> [WHAT IS BEING ASKED] After locating the line with "Family Sponsorship Programs" below, output it and each following line exactly, stopping after the line with "About this data". No pictures.

Records contained in a dataset:
◇ ◇ ◇ ◇ ◇
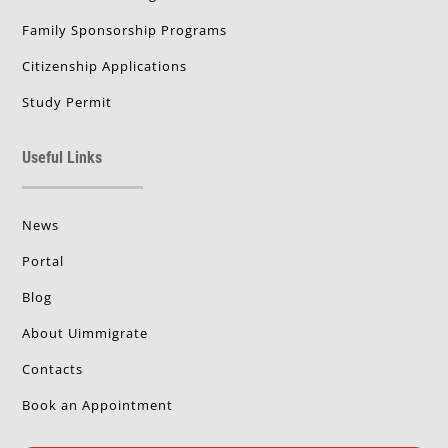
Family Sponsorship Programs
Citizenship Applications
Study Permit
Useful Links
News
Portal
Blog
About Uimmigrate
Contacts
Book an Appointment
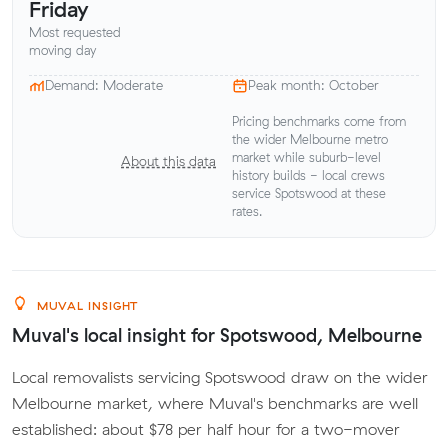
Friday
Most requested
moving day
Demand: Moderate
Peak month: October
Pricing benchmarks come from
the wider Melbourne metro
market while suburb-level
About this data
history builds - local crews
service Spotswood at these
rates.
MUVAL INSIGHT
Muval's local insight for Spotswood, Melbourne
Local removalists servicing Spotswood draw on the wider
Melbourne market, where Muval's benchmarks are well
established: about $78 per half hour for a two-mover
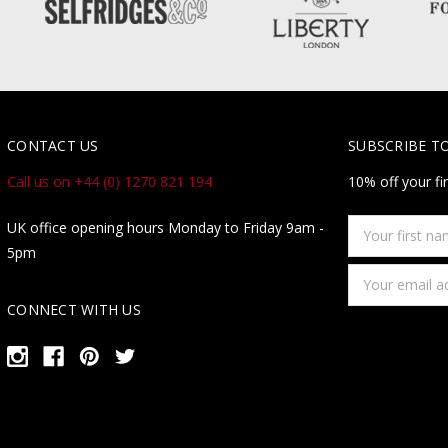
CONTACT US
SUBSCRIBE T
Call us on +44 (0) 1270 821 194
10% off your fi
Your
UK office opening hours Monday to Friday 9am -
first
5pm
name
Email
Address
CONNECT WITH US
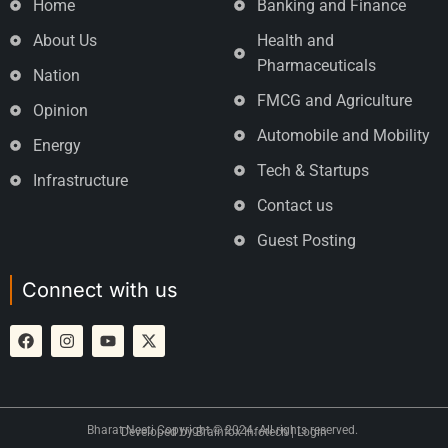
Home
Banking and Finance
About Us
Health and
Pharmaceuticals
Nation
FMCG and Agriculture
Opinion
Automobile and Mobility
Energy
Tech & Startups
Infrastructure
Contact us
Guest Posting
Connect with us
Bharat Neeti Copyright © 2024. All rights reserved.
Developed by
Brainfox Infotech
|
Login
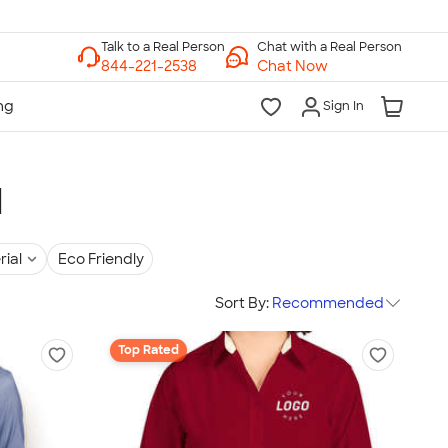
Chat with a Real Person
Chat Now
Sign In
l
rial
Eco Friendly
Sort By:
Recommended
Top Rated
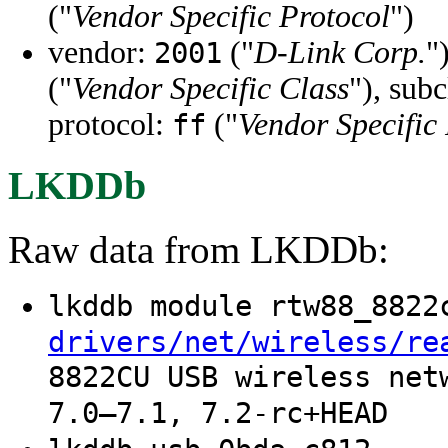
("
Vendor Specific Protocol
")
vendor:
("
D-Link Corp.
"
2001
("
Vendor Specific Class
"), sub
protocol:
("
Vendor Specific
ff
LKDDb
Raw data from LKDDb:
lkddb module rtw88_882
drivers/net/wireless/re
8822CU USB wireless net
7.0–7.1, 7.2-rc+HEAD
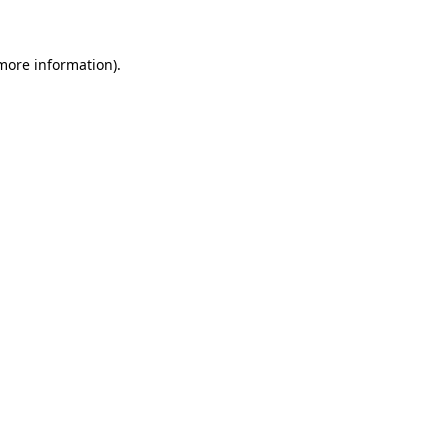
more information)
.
◇ ◇ ◇ ◇ ◇
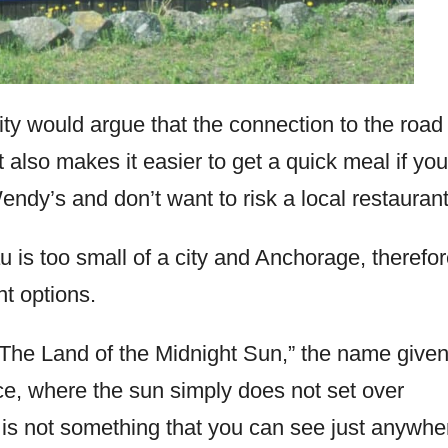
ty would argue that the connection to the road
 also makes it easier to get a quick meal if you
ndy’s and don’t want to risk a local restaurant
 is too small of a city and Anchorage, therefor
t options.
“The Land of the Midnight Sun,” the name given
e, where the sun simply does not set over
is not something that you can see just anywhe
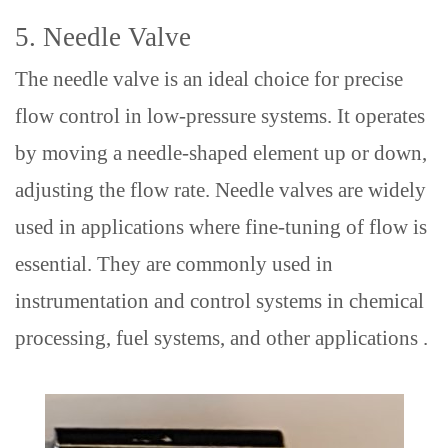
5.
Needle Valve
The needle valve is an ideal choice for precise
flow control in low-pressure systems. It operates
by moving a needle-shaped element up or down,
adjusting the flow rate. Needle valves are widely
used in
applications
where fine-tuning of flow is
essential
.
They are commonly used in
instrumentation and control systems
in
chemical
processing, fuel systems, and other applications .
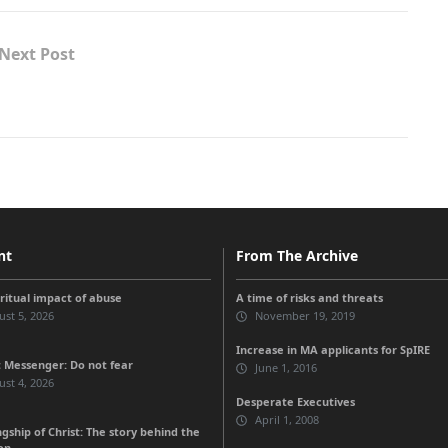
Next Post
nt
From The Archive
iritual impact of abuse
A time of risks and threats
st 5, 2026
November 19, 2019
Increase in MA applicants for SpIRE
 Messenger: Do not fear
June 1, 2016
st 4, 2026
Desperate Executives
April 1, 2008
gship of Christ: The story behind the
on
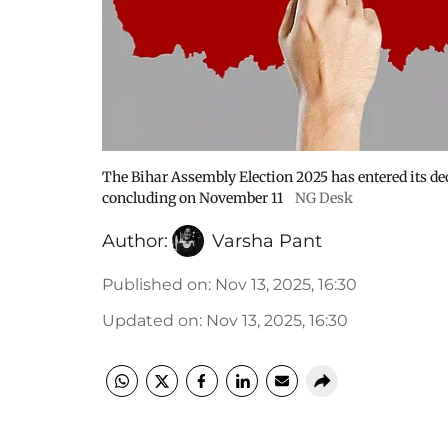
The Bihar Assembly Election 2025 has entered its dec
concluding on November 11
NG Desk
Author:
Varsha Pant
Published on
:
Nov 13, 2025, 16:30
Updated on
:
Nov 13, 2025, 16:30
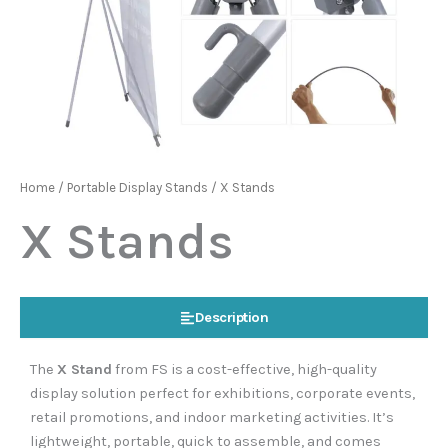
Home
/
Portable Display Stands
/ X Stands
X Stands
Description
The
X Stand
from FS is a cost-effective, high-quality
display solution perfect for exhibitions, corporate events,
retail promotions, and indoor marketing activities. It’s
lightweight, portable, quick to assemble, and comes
◇ ◇ ◇ ◇ ◇
> [EXERCISE SOLUTION]
Family Sponsorship Programs
Citizenship Applications
Study Permit
Useful Links
News
Portal
Blog
About Uimmigrate
Contacts
Book an Appointment
Friday
Most requested
moving day
Demand: Moderate
Peak month: October
Pricing benchmarks come from
the wider Melbourne metro
market while suburb-level
About this data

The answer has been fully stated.